The rs805305 SNP of the DDAH2 promoter region was genotyped. The C:C genotype was seen in 128 (44.7%); the C:G heterozygote in 112 (39.1%) and the homozygote G:G haplotype in 40 (13.9%) The G minor allele of the rs805305 SNP was associated with significantly lower 28-day mortality (31% in the common wild-type C:C genotype, 22% in the C:G heterozygotes and 15% in the less common G:G group, p = 0.02) (Fig. 3b). Mean Sequential Organ Failure Assessment (SOFA) score during the study period was significantly reduced in patients with the G:G genotype (median (IQR) 4.1 (3.25–5.8)) compared to the heterogozygotes (5.0 (3.4–7.2)) and the common C:C genotype (5.2 (3.8–7.7), p = 0.04) (Fig. 3c). ANOVA revealed that duration of shock was also reduced in the G:G genotype (37 (23–79) h) compared to 46 (23–76) h in C:G heterozygotes and 53 (32–109) h in C:C genotype patients (p = 0.02) (Fig. 3d). Hospital length of stay displayed a similar pattern, with length of stay of 15.0 (11.0–47.0), 17 (8.25–35.0) and 19 (8.75–40.5) days in the G:G, C:G and C:C groups respectively, although this trend was not statistically significant (Additional file 1: Figure S2).

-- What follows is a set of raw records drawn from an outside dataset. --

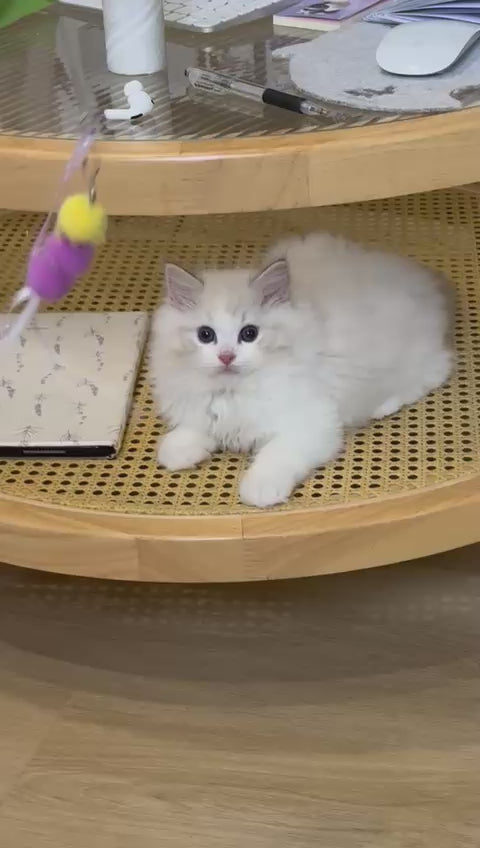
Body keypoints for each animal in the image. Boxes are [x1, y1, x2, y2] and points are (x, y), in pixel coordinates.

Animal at [150, 233, 453, 508]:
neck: (233, 390)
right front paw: (177, 450)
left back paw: (382, 406)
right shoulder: (205, 410)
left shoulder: (310, 423)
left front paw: (259, 490)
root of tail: (423, 279)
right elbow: (194, 428)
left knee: (434, 371)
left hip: (413, 360)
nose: (226, 356)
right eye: (205, 335)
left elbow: (275, 455)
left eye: (249, 334)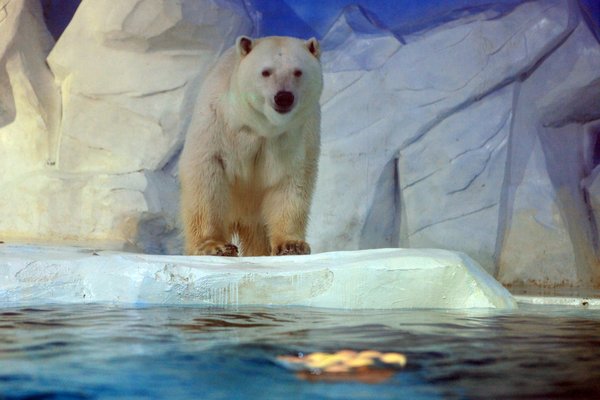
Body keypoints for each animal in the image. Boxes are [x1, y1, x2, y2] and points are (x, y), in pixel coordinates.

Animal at [179, 36, 324, 256]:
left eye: (298, 71)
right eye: (266, 71)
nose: (283, 97)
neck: (261, 126)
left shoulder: (299, 135)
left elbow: (292, 182)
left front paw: (292, 245)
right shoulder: (217, 122)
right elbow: (207, 174)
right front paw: (214, 246)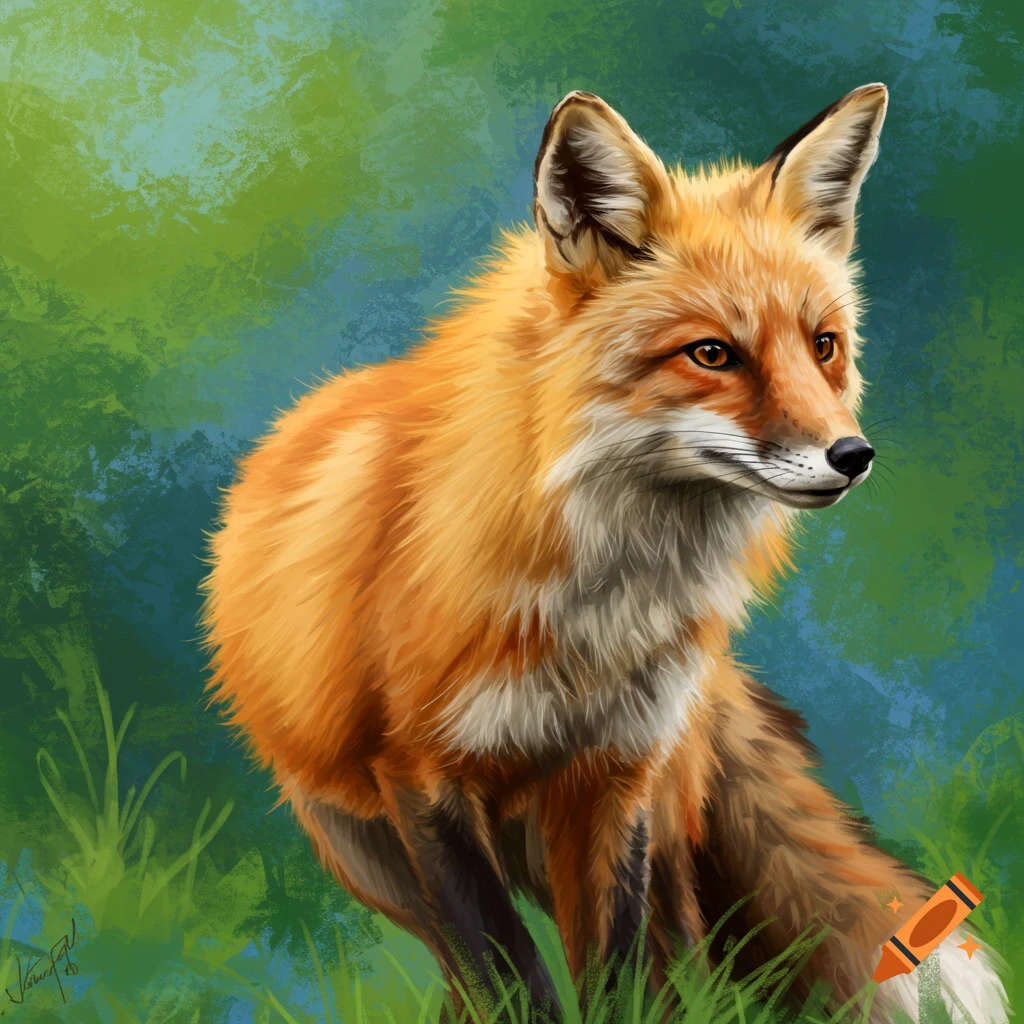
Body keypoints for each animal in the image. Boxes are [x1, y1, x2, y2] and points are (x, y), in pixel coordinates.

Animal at [200, 85, 1009, 1023]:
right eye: (712, 353)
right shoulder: (421, 780)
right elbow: (509, 974)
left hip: (658, 821)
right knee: (459, 969)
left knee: (683, 953)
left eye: (824, 345)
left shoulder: (616, 777)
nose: (853, 455)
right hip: (363, 848)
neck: (601, 612)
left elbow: (617, 977)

The plasma ADMA:SDMA ratio was also examined in patients with each of the three genotypes of the rs805305 SNP. In the less common G:G homozygotes the median (IQR) ADMA:SDMA ratio was 1.0 (0.69–1.96), in the C:G heterozygotes it was 0.68 (0.51–0.95) and in the common C:C genotype it was 0.64 (0.40–0.91) (p = 0.004) (Additional file 1: Figure S3). Homozygotes for the less common DDAH1 SNPs genotyped were found in approximately 1% of the study population. No association with outcome was observed when the risk of death for those expressing the common homozygote genotype was compared to a combined group of heterozygotes and rare homozygotes of each SNP (Additional file 1: Table S5).